The one site that stuck out this year was the Alternative Veterans Solutions. The “Alternative Veterans Solutions was founded in 2010 on the belief that all veterans deserve to be honored and supported upon their return home from active duty. Our focus is to assist homeless veterans and those at-risk of becoming homeless by providing basic amenities and helping to connect those individuals with the training, education, counseling and rehabilitative services that they need. Alternative Veterans Solutions partners with federal, state and local agencies to offer a full range of services to area veterans. Together, we are working to break the cycle of homelessness while eliminating the barriers that veterans face in re-adjusting to civilian life.” For more information, please click on the following link: Alternative Veterans Solutions

Tredel Kennedy and Tina Harris are from the Flint area have devoted their lives to Alternative Veterans Solutions. They purchased a house on the Northwest side of Flint, and are currently re-modeling this house for homeless veterans. They have come to a standstill due to funding which is delaying the house from opening. The house is a 5 level house that can house up to 7 homeless veterans at a time. This project will help veterans get back on their feet, by offering them a stable place to live up to 18 months to get the ball rolling for them. Services will include building resumes, offering them school alternatives, finding jobs and offering them benefits that they might not concentrate on because of not having a home to live in.

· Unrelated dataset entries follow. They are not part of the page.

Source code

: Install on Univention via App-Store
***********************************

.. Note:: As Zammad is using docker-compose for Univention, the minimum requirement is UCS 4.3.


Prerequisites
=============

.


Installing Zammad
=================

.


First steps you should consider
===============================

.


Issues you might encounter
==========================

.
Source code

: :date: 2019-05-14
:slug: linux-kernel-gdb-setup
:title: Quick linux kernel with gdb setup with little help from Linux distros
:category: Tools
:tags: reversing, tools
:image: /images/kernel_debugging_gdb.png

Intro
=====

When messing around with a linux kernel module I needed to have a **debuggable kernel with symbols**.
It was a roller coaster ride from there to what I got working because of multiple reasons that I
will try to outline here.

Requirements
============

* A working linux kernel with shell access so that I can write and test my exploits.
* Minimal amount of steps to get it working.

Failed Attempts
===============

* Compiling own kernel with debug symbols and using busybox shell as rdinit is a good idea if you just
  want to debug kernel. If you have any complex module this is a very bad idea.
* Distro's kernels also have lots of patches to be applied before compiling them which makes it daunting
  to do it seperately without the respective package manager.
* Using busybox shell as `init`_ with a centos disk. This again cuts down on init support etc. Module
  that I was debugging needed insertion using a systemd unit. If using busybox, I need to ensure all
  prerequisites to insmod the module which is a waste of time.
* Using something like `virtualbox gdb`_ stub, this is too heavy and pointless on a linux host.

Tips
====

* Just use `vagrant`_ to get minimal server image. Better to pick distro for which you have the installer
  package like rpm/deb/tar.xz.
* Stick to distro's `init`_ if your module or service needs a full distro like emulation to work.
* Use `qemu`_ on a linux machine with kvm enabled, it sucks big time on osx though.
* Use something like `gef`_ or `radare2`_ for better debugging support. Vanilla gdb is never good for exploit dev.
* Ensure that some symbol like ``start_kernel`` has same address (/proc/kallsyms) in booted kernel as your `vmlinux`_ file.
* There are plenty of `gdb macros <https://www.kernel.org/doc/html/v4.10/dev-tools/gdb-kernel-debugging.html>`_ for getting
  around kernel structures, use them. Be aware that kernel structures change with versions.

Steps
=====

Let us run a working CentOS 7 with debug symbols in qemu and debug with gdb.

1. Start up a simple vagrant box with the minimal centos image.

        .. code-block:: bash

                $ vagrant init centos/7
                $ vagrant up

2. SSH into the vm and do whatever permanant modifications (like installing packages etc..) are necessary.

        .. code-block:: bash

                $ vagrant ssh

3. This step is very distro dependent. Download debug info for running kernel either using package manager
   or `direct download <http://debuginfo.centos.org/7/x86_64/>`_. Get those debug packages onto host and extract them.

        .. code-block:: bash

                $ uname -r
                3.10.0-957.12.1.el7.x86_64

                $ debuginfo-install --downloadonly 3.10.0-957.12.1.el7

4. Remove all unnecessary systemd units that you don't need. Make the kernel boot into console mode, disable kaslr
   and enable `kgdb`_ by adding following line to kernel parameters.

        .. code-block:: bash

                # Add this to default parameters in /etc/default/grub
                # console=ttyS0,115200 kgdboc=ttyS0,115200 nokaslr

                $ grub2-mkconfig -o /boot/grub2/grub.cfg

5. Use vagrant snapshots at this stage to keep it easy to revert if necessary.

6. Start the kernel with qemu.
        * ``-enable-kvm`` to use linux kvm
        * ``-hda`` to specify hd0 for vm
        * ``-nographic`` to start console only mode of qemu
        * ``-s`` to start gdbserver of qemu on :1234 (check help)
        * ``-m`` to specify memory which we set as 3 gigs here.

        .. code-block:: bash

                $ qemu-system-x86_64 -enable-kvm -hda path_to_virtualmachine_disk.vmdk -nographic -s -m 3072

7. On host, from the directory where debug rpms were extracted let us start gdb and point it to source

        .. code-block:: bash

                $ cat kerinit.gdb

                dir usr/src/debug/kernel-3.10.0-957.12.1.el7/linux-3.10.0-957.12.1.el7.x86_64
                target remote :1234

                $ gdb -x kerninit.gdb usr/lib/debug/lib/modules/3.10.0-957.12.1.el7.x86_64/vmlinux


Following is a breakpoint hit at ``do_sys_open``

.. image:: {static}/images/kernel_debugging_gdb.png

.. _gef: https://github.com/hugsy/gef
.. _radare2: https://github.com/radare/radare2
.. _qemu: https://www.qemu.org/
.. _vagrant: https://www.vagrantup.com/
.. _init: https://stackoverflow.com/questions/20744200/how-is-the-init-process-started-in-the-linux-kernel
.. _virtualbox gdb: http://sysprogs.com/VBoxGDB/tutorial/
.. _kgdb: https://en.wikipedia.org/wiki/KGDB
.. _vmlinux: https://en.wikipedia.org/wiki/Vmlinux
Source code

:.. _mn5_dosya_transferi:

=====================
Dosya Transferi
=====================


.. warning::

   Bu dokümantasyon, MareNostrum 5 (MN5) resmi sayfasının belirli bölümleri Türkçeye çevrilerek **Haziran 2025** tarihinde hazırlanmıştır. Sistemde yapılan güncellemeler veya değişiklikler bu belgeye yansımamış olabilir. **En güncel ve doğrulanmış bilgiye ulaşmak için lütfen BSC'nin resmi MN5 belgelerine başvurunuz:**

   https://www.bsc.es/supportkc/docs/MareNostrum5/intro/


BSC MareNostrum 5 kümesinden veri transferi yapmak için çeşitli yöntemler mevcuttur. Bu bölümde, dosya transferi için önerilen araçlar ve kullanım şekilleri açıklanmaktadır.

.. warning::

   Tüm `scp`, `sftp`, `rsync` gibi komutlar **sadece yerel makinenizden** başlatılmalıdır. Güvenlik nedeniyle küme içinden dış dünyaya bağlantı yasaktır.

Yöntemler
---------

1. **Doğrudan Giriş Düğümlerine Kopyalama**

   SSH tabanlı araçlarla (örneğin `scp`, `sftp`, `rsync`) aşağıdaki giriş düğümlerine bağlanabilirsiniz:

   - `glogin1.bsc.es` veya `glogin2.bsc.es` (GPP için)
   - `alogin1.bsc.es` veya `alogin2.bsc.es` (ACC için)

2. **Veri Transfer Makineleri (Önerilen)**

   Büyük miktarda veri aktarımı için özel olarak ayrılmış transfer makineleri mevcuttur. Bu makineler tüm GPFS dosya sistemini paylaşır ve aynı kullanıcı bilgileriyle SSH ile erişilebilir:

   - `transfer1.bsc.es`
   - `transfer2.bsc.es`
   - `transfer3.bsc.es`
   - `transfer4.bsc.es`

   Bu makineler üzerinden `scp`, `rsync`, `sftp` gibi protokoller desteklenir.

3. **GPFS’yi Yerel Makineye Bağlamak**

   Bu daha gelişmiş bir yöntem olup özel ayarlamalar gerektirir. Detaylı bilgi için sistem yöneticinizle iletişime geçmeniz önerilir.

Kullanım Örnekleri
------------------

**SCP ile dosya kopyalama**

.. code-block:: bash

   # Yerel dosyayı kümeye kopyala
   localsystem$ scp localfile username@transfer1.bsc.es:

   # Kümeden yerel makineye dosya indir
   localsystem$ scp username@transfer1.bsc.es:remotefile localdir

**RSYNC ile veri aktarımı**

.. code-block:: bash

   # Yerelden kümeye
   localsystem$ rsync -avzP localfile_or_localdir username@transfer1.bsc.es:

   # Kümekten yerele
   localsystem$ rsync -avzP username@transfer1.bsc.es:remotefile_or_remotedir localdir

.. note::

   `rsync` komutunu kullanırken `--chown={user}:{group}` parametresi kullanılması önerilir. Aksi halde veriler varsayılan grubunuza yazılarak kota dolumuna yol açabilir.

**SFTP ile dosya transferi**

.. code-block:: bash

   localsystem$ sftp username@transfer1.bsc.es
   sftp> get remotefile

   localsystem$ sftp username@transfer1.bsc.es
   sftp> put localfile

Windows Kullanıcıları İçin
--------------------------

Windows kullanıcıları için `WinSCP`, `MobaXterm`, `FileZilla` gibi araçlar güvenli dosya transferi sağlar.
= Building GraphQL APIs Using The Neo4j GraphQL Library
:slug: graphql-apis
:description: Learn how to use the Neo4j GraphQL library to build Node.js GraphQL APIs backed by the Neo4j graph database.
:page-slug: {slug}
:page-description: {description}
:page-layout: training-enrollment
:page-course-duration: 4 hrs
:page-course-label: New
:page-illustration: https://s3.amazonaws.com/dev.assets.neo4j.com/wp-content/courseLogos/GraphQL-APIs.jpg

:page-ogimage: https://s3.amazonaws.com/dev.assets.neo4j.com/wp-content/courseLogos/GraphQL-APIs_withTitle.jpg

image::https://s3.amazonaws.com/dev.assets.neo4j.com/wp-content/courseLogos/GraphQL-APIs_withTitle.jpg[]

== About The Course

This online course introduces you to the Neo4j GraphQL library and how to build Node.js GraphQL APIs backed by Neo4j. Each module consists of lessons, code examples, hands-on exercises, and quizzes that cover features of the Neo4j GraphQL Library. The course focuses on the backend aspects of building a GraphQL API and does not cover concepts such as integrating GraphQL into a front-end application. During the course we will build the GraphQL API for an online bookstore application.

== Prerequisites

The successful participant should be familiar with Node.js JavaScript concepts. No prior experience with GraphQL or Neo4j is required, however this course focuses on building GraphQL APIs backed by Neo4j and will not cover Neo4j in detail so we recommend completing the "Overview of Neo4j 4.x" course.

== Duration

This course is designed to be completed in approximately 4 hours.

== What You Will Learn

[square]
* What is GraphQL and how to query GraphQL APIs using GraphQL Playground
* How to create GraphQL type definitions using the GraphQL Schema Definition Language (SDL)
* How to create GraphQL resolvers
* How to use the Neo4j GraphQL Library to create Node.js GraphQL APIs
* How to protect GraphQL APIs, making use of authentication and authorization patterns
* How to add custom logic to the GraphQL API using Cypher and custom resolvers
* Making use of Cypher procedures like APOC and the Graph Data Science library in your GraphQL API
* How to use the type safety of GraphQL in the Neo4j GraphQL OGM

We were able to work with Tredel and Tina to make their dream come true! Brandon Boone (ASB student and a student veteran here at the University of Michigan-Flint) made this project his personal mission to make this program work. Brandon and Bradley (Brandon’s brother) went to Michigan Works/Career Alliance work force development on day two of ASB and they spoke on a panel and stressed the issue of the transitional process for veterans coming home from active duty. This issue was seriously considered and they are working to acquiring 2,000 square feet of space from the Habitat of Humanity for a veterans center. They eventually hope to open a Veterans center open to the veterans and their families. The Student Veterans of America-Flint Chapter (SVA) is helping finish the project in hopes of meeting their deadline of opening in June. SVA will be conducting a house warming party, where community members can bring house items to the home from furniture, cloths and dishes. Also, they will be holding a spring clean-up, where Greek society members will be partnering with SVA in the landscaping of the house before the house opens to the 7 homeless veterans.